Ladies, Let Me Tell You About Myself
Twenty years after its release, Gentlemen works entirely too well as political allegory.
The way Greg Dulli told it to Bob Gendron for the 33⅓ books series, the vocal track for “My Curse” was one of the more troublesome of the session that produced his band’s major label debut. By bringing in guest vocalist Marcy Mays, The Afghan Whigs had recast the song’s narrator as a woman, the only feminine voice on an album dominated by men. After multiple takes and repeated attempts to explain what he wanted, though, Dulli still wasn’t satisfied.
Mays, having grown impatient, ordered him out of the studio while she recorded the track her own way. It was unusual for Dulli—who not only wrote and sang most of the album but was also producing it—to relinquish control. Nevertheless, he took a smoke break and let Mays have momentary reign over the studio. The track she laid down was raw and aching, a torch song every bit as self-immolating as Edith Piaf’s were resolute. Hearing it, Dulli was properly chastened.

_Given data_
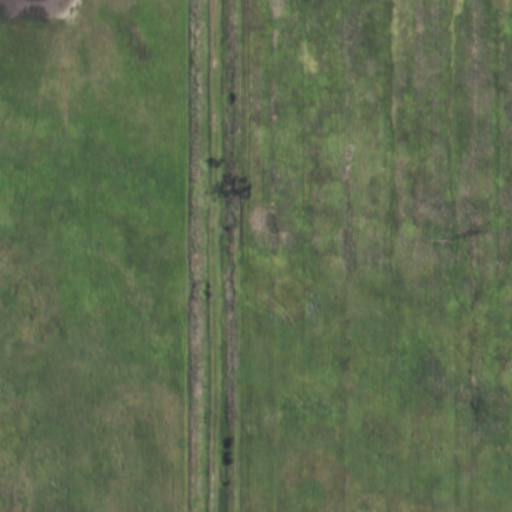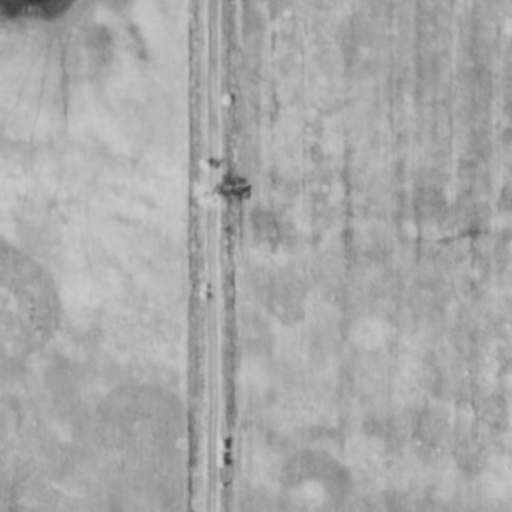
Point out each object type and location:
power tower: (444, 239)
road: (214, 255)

* * *

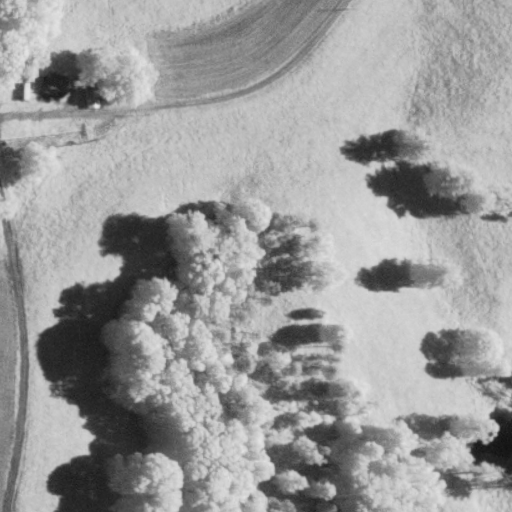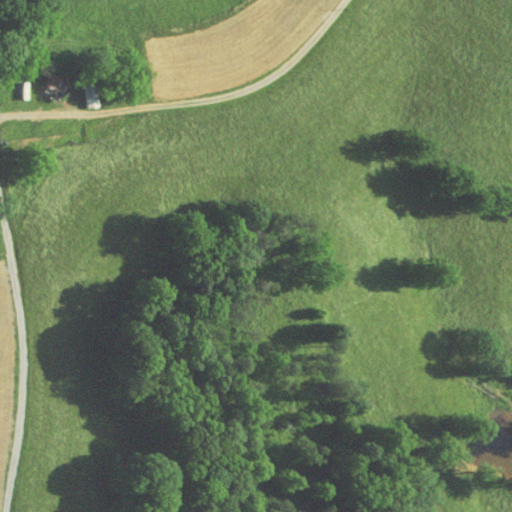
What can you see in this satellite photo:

_What is asked_
(a) In two sentences, how would you summarize the passage on the "My Curse" vocal session?
(b) Could you write the next part of the passage on the "My Curse" vocal session, picking up after its final sentence?

_The results_
(a) Greg Dulli told Bob Gendron that the vocal for "My Curse," sung by guest vocalist Marcy Mays as the only feminine voice on The Afghan Whigs' major label debut, was among the more troublesome tracks of the session, because after many takes and explanations he still wasn't satisfied. Having grown impatient, Mays ordered Dulli out of the studio and recorded the track her own way, and her raw, aching performance left him properly chastened.

(b)
This month marks the 20th anniversary of Gentlemen, the album on which May’s version of “My Curse” appears. Nowadays we’d see the dispute over the song as a classic example of “mansplaining”: a man telling a woman how she ought to present herself, the woman putting him in his place. In October of 1993, though, the contemporary vogue for portmanteau had not yet caught up to the need for a term like mansplaining. Had things gone a different way, we might have never needed the term at all.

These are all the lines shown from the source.